▸ Task statement: Output exactly the lines below, starting with the line that has "left shoulder: (305, 383)" and going on through the line that has "right eye: (1164, 370)", both included, and no other lines.

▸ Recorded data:
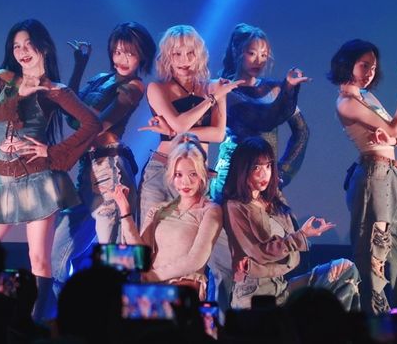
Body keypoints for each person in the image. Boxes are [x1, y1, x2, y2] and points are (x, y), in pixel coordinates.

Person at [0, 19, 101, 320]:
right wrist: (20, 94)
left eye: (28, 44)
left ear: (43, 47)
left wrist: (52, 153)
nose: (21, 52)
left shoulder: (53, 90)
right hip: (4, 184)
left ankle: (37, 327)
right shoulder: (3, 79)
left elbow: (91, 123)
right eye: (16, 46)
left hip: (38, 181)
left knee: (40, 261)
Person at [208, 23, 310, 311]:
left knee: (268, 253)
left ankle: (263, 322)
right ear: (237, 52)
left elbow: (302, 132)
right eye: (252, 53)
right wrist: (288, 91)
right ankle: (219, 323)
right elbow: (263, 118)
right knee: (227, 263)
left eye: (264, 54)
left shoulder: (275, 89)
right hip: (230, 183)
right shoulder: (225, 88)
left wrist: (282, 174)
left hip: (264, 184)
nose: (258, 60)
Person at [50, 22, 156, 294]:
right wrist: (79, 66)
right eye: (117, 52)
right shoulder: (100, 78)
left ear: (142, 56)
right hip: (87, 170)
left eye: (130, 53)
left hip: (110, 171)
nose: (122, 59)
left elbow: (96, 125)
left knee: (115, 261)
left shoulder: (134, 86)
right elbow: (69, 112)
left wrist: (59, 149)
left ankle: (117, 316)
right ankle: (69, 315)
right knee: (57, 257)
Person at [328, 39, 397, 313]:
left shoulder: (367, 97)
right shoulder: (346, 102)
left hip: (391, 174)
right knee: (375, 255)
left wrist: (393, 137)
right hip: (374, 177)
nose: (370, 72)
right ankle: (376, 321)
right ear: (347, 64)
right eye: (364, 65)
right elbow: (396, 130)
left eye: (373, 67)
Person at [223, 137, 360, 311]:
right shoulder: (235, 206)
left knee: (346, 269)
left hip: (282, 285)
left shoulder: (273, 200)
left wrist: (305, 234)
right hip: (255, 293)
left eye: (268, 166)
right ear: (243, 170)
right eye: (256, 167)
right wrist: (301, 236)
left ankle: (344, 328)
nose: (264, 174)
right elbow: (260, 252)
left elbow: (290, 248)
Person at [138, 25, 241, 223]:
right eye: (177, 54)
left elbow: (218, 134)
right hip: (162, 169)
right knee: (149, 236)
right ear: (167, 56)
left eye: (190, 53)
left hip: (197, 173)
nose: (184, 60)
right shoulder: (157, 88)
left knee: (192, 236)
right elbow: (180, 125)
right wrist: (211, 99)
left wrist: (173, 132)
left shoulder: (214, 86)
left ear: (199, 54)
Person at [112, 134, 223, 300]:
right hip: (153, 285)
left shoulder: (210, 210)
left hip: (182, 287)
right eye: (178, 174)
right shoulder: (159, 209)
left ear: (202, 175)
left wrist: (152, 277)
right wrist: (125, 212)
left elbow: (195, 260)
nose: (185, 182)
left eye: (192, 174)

* * *

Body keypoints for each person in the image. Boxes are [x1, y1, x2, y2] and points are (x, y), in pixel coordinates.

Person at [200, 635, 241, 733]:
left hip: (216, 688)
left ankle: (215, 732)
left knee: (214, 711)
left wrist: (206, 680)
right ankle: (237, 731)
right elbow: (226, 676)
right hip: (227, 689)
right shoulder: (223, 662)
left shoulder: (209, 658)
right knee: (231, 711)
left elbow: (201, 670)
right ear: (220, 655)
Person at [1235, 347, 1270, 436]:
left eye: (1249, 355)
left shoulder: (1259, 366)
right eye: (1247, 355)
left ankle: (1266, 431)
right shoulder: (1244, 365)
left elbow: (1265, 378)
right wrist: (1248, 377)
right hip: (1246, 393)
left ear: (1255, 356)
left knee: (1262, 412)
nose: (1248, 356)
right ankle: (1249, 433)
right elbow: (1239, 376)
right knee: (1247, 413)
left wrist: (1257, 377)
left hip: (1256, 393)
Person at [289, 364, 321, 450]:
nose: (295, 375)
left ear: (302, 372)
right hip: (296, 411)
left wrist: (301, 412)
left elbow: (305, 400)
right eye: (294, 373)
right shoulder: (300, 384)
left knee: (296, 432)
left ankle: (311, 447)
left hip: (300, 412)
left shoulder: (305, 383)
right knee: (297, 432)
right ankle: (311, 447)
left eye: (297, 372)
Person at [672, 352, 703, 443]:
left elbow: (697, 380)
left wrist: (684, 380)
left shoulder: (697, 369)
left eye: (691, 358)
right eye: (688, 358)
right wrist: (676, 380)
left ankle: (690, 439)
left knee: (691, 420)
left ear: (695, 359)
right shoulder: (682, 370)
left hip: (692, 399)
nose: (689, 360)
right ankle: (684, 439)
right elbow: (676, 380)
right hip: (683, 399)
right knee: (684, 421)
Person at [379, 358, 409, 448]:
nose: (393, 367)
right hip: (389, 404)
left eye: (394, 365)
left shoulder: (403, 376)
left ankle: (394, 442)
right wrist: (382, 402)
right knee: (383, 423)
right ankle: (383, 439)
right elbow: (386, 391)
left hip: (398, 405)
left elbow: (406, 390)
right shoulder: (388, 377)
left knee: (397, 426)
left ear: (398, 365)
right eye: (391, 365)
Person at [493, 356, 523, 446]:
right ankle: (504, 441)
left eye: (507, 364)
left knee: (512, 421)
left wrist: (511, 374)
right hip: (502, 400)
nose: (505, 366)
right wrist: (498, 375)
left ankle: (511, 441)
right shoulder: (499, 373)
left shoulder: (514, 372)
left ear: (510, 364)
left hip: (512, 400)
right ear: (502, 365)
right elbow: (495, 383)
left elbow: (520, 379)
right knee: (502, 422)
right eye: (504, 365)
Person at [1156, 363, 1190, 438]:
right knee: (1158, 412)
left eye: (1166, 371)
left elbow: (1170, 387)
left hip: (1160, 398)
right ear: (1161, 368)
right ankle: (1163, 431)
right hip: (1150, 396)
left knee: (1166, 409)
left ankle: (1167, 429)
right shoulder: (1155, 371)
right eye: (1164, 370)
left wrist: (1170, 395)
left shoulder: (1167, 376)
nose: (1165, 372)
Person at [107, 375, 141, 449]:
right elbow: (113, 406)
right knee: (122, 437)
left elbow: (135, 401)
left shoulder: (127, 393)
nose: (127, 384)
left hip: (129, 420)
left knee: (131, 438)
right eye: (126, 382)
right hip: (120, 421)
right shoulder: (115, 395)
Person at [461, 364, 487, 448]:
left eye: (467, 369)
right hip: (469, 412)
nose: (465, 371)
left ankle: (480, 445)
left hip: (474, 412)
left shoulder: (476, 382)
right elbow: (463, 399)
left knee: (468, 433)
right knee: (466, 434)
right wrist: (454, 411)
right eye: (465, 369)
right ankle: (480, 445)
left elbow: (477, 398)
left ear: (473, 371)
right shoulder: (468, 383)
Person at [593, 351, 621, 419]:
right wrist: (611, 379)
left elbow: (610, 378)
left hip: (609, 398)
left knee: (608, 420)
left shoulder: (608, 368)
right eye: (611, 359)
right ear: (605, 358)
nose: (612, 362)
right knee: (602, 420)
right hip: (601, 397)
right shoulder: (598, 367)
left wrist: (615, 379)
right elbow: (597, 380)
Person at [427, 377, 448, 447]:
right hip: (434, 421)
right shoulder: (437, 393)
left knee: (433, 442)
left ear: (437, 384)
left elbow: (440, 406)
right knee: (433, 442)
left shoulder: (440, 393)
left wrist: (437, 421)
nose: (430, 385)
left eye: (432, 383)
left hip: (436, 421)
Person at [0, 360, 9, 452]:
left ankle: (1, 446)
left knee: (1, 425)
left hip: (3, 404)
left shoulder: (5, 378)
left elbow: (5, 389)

▸ Completed task:
left shoulder: (305, 383)
right knee: (297, 432)
right ankle: (311, 447)
left eye: (297, 372)
Person at [672, 352, 703, 443]:
left elbow: (697, 380)
left wrist: (684, 380)
left shoulder: (697, 369)
left eye: (691, 358)
right eye: (688, 358)
right wrist: (676, 380)
left ankle: (690, 439)
left knee: (691, 420)
left ear: (695, 359)
right shoulder: (682, 370)
left hip: (692, 399)
nose: (689, 360)
right ankle: (684, 439)
right elbow: (676, 380)
right hip: (683, 399)
right knee: (684, 421)
Person at [379, 358, 409, 448]:
nose: (393, 367)
right hip: (389, 404)
left eye: (394, 365)
left shoulder: (403, 376)
left ankle: (394, 442)
right wrist: (382, 402)
right knee: (383, 423)
right ankle: (383, 439)
right elbow: (386, 391)
left hip: (398, 405)
left elbow: (406, 390)
right shoulder: (388, 377)
left knee: (397, 426)
left ear: (398, 365)
right eye: (391, 365)
Person at [493, 356, 523, 446]:
right ankle: (504, 441)
left eye: (507, 364)
left knee: (512, 421)
left wrist: (511, 374)
right hip: (502, 400)
nose: (505, 366)
right wrist: (498, 375)
left ankle: (511, 441)
right shoulder: (499, 373)
left shoulder: (514, 372)
left ear: (510, 364)
left hip: (512, 400)
right ear: (502, 365)
right elbow: (495, 383)
left elbow: (520, 379)
right knee: (502, 422)
right eye: (504, 365)
Person at [1156, 363, 1190, 438]:
right knee: (1158, 412)
left eye: (1166, 371)
left elbow: (1170, 387)
left hip: (1160, 398)
right ear: (1161, 368)
right ankle: (1163, 431)
right hip: (1150, 396)
left knee: (1166, 409)
left ankle: (1167, 429)
right shoulder: (1155, 371)
right eye: (1164, 370)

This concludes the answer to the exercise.